(Data excerpts)

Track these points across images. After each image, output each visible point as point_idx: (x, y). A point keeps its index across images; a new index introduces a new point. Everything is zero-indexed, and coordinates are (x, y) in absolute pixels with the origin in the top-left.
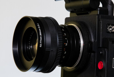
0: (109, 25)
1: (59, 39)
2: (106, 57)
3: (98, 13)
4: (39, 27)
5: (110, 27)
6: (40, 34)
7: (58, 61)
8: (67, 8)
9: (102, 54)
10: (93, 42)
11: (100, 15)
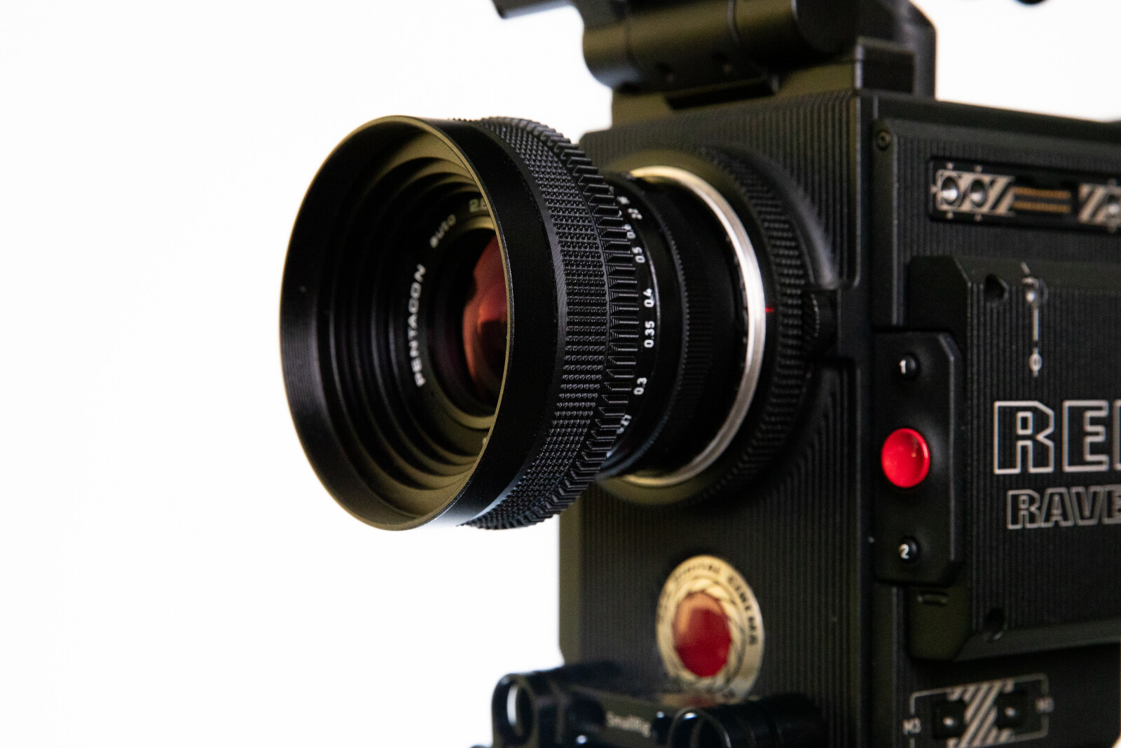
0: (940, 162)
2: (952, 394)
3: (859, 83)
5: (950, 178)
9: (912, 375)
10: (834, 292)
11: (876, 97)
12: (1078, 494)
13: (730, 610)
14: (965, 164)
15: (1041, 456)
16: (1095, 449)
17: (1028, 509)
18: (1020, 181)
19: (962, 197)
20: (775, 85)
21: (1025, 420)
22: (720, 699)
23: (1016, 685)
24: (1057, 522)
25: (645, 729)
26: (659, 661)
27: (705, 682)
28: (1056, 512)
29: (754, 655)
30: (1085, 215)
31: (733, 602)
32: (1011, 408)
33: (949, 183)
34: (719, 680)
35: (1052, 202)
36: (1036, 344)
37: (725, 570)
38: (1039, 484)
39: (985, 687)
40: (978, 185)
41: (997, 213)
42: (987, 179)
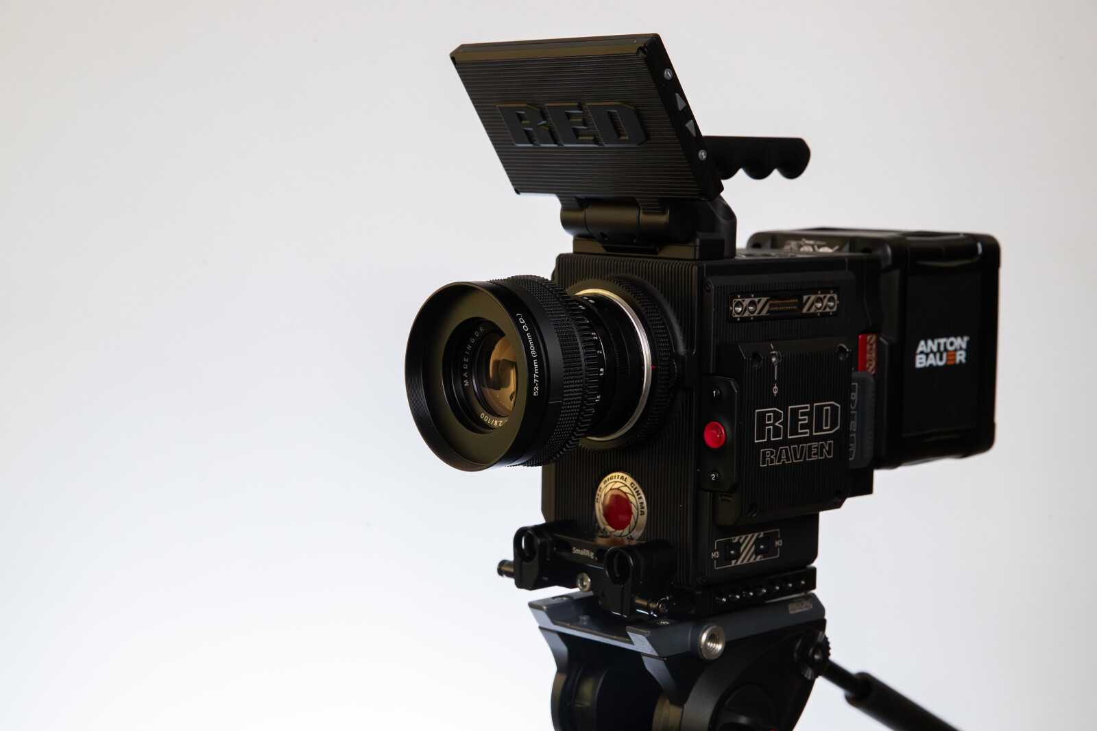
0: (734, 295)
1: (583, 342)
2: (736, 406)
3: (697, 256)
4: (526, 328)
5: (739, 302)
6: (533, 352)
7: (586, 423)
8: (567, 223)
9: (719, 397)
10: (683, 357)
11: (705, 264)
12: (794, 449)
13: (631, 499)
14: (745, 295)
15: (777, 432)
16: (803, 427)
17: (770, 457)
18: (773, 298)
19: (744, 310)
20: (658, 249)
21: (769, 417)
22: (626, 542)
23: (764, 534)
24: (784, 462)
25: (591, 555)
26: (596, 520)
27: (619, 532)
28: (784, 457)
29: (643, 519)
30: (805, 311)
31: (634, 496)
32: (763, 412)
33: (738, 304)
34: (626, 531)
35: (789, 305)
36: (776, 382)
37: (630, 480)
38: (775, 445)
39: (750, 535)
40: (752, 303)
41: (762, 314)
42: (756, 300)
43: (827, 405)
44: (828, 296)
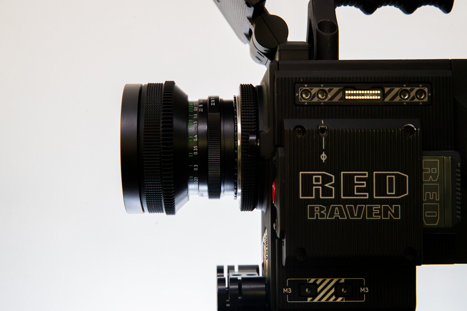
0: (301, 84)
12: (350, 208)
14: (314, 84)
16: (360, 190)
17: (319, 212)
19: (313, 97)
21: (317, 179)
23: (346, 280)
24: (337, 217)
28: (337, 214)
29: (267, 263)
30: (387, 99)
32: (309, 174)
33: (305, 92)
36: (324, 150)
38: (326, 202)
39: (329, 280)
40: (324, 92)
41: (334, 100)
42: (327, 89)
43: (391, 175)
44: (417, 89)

(End Data excerpts)
(Data excerpts)

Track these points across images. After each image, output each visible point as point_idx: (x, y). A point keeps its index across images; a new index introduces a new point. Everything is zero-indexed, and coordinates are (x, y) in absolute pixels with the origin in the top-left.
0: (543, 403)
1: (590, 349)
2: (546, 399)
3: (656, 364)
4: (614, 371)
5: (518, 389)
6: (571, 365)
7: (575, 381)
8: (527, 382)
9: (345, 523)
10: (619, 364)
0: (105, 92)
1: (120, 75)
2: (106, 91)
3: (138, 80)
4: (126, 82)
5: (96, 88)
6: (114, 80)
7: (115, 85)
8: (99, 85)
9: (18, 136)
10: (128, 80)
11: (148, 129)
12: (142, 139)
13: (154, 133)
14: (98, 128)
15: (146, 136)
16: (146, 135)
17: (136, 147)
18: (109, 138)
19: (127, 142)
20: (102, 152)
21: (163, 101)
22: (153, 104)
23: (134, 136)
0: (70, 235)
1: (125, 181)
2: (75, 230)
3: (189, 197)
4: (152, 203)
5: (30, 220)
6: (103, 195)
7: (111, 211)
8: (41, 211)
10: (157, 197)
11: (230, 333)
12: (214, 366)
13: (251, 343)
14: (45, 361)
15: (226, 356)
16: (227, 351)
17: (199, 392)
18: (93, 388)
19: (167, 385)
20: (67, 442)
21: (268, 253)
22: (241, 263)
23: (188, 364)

(End Data excerpts)
(Data excerpts)

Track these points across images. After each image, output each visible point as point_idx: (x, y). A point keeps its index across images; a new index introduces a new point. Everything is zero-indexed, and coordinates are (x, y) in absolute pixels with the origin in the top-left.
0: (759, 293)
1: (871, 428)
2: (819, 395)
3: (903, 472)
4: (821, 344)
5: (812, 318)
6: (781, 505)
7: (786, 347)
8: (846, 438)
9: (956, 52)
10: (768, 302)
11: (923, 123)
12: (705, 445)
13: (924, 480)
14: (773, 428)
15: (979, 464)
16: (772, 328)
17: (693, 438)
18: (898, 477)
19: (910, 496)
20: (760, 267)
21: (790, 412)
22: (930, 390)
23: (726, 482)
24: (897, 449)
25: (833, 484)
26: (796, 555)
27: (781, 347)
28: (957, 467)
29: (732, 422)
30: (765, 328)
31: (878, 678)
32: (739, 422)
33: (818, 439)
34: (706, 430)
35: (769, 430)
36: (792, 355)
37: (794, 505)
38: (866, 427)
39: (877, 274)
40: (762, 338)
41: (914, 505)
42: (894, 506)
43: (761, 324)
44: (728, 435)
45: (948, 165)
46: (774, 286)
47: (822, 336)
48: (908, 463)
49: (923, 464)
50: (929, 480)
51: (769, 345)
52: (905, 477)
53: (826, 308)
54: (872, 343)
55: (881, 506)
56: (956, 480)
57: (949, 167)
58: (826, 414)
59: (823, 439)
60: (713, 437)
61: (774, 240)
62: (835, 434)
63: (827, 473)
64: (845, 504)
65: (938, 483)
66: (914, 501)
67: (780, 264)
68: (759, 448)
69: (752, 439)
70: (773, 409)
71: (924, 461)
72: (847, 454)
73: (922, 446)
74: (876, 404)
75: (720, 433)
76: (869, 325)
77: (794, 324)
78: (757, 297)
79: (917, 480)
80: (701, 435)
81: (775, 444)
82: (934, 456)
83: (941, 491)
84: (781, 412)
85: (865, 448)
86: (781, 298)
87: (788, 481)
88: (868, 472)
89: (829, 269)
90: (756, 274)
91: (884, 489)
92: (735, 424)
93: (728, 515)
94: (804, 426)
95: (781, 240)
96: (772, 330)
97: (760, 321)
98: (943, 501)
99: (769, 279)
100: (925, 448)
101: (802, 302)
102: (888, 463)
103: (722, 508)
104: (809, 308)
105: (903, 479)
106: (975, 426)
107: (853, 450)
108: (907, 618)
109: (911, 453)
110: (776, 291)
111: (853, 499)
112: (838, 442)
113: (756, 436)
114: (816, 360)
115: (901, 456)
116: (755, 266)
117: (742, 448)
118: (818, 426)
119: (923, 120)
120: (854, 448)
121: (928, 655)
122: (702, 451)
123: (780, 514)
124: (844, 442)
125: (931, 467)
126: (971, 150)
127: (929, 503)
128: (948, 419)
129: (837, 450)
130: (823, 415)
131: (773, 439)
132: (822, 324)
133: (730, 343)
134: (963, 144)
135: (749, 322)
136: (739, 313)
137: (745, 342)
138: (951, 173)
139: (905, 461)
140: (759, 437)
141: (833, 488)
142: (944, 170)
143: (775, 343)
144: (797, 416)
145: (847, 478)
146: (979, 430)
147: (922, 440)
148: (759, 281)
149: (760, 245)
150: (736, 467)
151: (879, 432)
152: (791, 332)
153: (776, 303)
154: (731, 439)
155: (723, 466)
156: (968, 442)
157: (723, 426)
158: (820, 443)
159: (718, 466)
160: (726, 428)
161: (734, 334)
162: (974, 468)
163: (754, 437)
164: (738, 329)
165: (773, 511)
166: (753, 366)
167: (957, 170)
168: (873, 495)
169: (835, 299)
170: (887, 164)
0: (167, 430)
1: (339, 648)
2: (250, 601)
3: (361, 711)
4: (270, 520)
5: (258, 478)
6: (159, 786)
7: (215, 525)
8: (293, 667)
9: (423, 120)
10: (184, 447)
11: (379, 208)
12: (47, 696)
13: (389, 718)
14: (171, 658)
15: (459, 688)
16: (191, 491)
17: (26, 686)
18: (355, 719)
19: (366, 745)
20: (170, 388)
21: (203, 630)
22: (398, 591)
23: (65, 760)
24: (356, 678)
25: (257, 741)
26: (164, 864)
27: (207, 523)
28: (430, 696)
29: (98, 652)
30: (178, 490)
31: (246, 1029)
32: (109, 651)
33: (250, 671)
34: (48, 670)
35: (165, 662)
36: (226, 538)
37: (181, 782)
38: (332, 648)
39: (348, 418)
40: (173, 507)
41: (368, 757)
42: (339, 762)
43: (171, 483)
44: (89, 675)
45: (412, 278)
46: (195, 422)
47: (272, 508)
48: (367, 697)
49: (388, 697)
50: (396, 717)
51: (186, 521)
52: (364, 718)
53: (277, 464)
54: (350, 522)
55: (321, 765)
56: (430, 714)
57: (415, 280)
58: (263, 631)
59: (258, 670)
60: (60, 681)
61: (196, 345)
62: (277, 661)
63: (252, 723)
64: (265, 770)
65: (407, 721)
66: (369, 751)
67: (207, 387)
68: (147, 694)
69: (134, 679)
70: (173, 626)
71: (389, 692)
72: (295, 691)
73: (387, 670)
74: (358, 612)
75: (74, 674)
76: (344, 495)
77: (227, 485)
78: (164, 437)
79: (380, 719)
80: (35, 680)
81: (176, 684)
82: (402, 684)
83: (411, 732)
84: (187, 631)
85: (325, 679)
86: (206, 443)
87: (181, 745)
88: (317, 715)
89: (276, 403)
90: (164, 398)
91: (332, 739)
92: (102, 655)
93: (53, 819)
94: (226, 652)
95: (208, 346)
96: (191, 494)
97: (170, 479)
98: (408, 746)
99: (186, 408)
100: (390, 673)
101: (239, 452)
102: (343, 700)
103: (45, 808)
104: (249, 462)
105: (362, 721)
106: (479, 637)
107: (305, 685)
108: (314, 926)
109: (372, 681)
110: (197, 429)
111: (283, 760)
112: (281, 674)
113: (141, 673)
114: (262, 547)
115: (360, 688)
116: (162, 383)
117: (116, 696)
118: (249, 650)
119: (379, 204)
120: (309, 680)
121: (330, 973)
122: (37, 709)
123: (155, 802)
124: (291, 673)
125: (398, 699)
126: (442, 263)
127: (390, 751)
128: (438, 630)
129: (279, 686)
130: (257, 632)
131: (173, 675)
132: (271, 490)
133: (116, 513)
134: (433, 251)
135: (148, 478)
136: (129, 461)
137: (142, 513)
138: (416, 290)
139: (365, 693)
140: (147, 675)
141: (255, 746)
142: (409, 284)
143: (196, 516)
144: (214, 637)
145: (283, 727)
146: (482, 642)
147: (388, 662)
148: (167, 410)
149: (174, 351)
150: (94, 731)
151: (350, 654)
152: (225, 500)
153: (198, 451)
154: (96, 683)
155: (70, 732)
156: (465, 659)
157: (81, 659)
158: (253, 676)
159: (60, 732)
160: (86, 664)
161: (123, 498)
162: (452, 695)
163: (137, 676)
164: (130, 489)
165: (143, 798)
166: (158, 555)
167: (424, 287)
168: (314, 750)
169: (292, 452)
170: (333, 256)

(End Data excerpts)

Required work: Reproduce the data verbatim from the line with "12: (1078, 494)" up to and including the line with "44: (417, 89)". Omit the pictures from your answer.

Solution to this problem:
12: (1078, 494)
13: (730, 610)
14: (965, 164)
15: (1041, 456)
16: (1095, 449)
17: (1028, 509)
18: (1020, 181)
19: (962, 197)
20: (775, 85)
21: (1025, 420)
22: (720, 699)
23: (1016, 685)
24: (1057, 522)
25: (645, 729)
26: (659, 661)
27: (705, 682)
28: (1056, 512)
29: (754, 655)
30: (1085, 215)
31: (733, 602)
32: (1011, 408)
33: (949, 183)
34: (719, 680)
35: (1052, 202)
36: (1036, 344)
37: (725, 570)
38: (1039, 484)
39: (985, 687)
40: (978, 185)
41: (997, 213)
42: (987, 179)
0: (734, 295)
1: (583, 342)
2: (736, 406)
3: (697, 256)
4: (526, 328)
5: (739, 302)
6: (533, 352)
7: (586, 423)
8: (567, 223)
9: (719, 397)
10: (683, 357)
11: (705, 264)
12: (794, 449)
13: (631, 499)
14: (745, 295)
15: (777, 432)
16: (803, 427)
17: (770, 457)
18: (773, 298)
19: (744, 310)
20: (658, 249)
21: (769, 417)
22: (626, 542)
23: (764, 534)
24: (784, 462)
25: (591, 555)
26: (596, 520)
27: (619, 532)
28: (784, 457)
29: (643, 519)
30: (805, 311)
31: (634, 496)
32: (763, 412)
33: (738, 304)
34: (626, 531)
35: (789, 305)
36: (776, 382)
37: (630, 480)
38: (775, 445)
39: (750, 535)
40: (752, 303)
41: (762, 314)
42: (756, 300)
43: (827, 405)
44: (828, 296)
0: (301, 84)
12: (350, 208)
14: (314, 84)
16: (360, 190)
17: (319, 212)
19: (313, 97)
21: (317, 179)
23: (346, 280)
24: (337, 217)
28: (337, 214)
29: (267, 263)
30: (387, 99)
32: (309, 174)
33: (305, 92)
36: (324, 150)
38: (326, 202)
39: (329, 280)
40: (324, 92)
41: (334, 100)
42: (327, 89)
43: (391, 175)
44: (417, 89)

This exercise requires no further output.